Petite Chronique Médico-Judiciaire

Dr Franck CHLEIR

 

Deux poids, deux mesures ?

Notion de défaut d’information et de perte de chance

Cours d’Appel de Paris 15.11.2001

Patiente suivie depuis plusieurs années pour rectorragies qui subit en juin 1993 une 1ère coloscopie qui révèle l’existence de polypes intestinaux bénins

•Nouvelle coloscopie en novembre 1996 motivée par de nouvelles rectorragies ; pneumopéritoine ; transfert ; intervention chirurgicale ; réintervention pour rétablir la continuité intestinale.

•Expertise : le déroulement de la coloscopie s’est fait de façon tout à fait régulière, sans aucune fausse manœuvre ; aucun geste traumatique ne peut expliquer cet accident

•TGI Paris condamne le gastroentérologue à indemniser le préjudice

•CA : pas de faute ; risque accidentel inhérent à l’acte médical (aléa)

•Absence d’information quant au risque

•Mais intervention indispensable ; pas de perte de chances : eu égard au risque de cancer, même dûment informée, la patiente se serait prêtée à l’acte.

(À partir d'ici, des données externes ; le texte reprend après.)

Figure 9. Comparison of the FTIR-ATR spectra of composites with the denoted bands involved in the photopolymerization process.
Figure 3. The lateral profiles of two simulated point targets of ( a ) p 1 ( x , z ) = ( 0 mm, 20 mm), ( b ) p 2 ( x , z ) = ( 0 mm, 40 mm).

                                               ____________

Cours d’Appel de Versailles, 09.11.2001

•Coloscopie à but diagnostique, perforation, péritonite opérée 4 jours plus tard

•Expertise : la charnière rectosigmoïdienne a été perforée au cours de l’acte ; ce type d’accident est habituellement dû au débouclage de l’appareil qui, au cours de sa progression, peut mettre en tension une zone intestinale qui va, soit se déchirer immédiatement ou, comme en l’espèce, être fragilisée avant de se rompre quelques jours plus tard ; pas de faute, aléa inhérent à ce type d’intervention

•TGI Pontoise 10.02.1998 : condamnation du gastro à réparer l’entier préjudice. Appel

•Le praticien ne démontre pas avoir informé le malade du risque grave de perforation, d’où une perte de chance

•Le malade avait été adressé par son médecin traitant en raison de douleurs abdominales intermittentes depuis 2 mois et de gêne au transit ; pas de sang dans les selles ; examen clinique normal ; preuve d’un amaigrissement contestée

•Le risque de cancer apparaissant particulièrement faible, le malade aurait renoncé à l’acte en cas d’information dans une proportion de 80 %.

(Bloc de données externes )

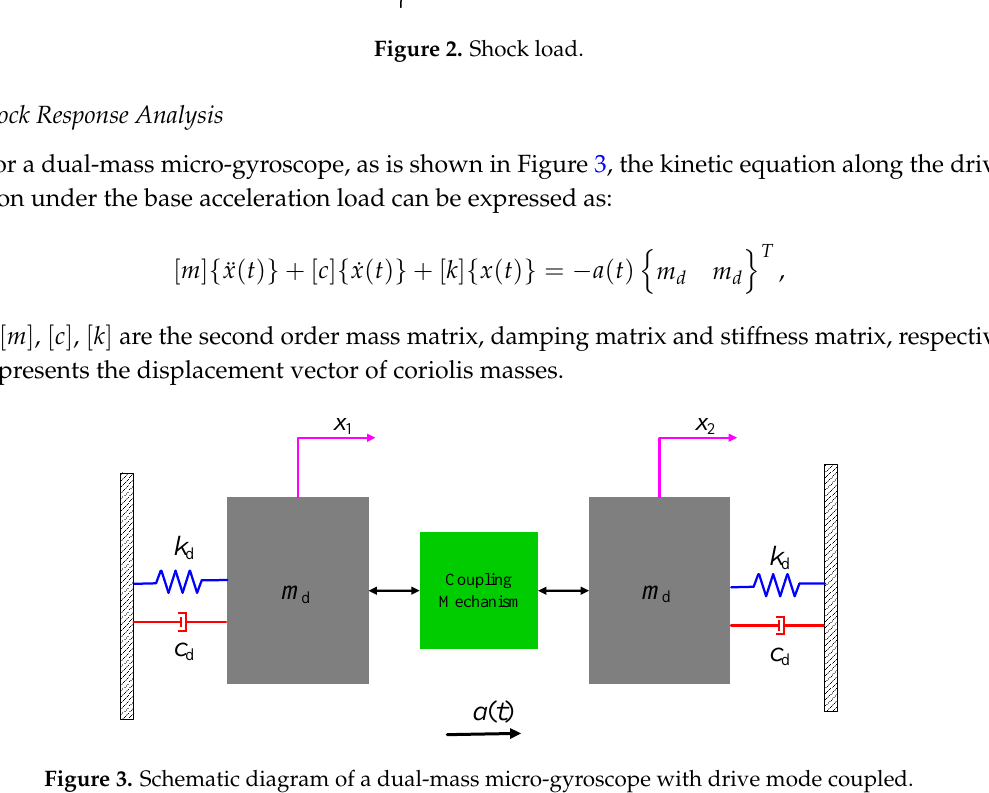
Figure 3. Schematic diagram of a dual-mass micro-gyroscope with drive mode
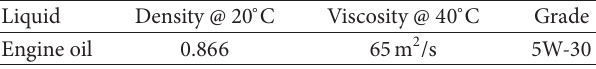
Table 1: Properties of liquid used in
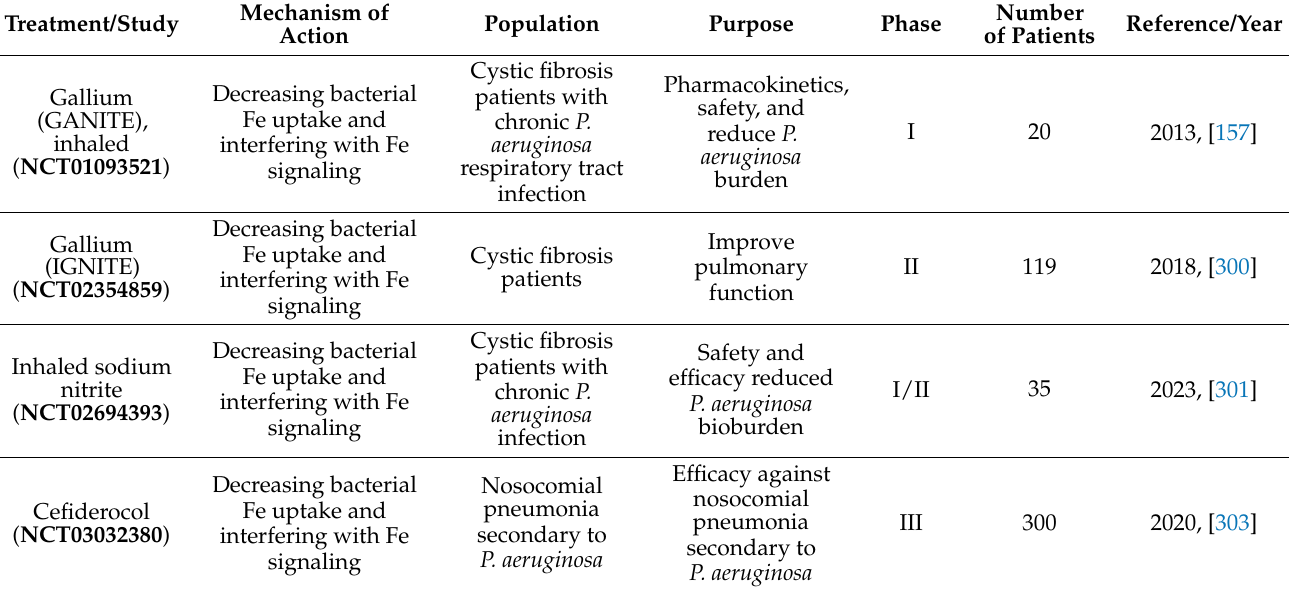
Table 6. Strategies targeting P. aeruginosa iron acquisition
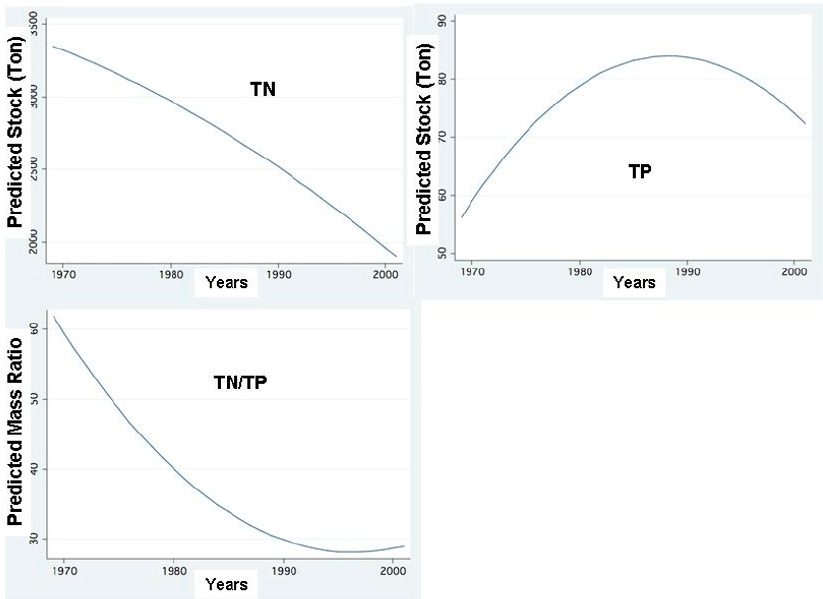
Figure 15. FP Regressions between annual averages of Standing Stocks (Ton) in the entire lake of Total Nitrogen (TN), Total Phosphorus (TP), and TN/TP mass ratio and Years. As part of climate change indication, air and water temperature increases since the early 1980s are shown in Figures 16 and 17.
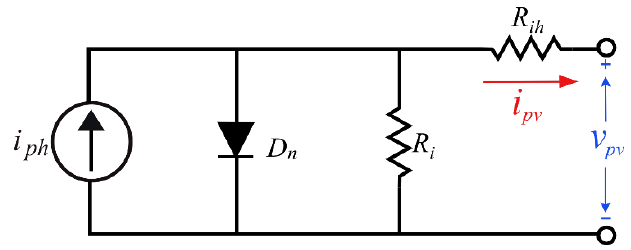
Figure 3. The equivalent circuit for a PV cell.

•Condamnation à 86.875,34 €.

Commentaires  :
En apparence les deux cas sont superposables. Mais on peut constater qu’il y a la loi et l’esprit de la loi. Dans ces deux cas c’est l’esprit de la loi qui prévaut. Dans un cas on présume que l’information du patient aurait modifié la décision de celui çi, dans l’autre, cela n’aurait rien changer.

Néanmoins, il ne faut pas oublier que le défaut d’information des patients par les médecins constitue une faute déontologique (article R 4127-35 du Code de la santé publique) mais aussi une infraction civile (article L1111-2 du code de la santé publique). Le non-respect du devoir d’information cause toujours un préjudice, même si l’acte médical est hors de critique (Cours de cassation, 1ère chambre civile, 26 janvier 2012, n°10-26705). Un arrêt du 25 janvier 2017 de la cour de cassation  justifie la réparation de deux préjudices distincts mais cumulables : le premier lié à la perte de chance, le second lié au préjudice moral d’impréparation au dommage.